*** Opening AVAILABLE DATA ***
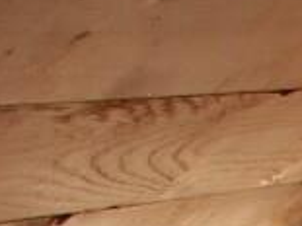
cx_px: 896
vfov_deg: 5.8
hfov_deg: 7.4
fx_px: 2075
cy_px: 655
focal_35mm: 238
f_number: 2.8
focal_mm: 6
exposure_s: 1/50
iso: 50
*** Closing AVAILABLE DATA ***
## TASK TO COMPLETE
Keep the pictures out, and write out the rest of the data above word for word.

## COMPLETED TASK
cx_px: 896
vfov_deg: 5.8
hfov_deg: 7.4
fx_px: 2075
cy_px: 655
focal_35mm: 238
f_number: 2.8
focal_mm: 6
exposure_s: 1/50
iso: 50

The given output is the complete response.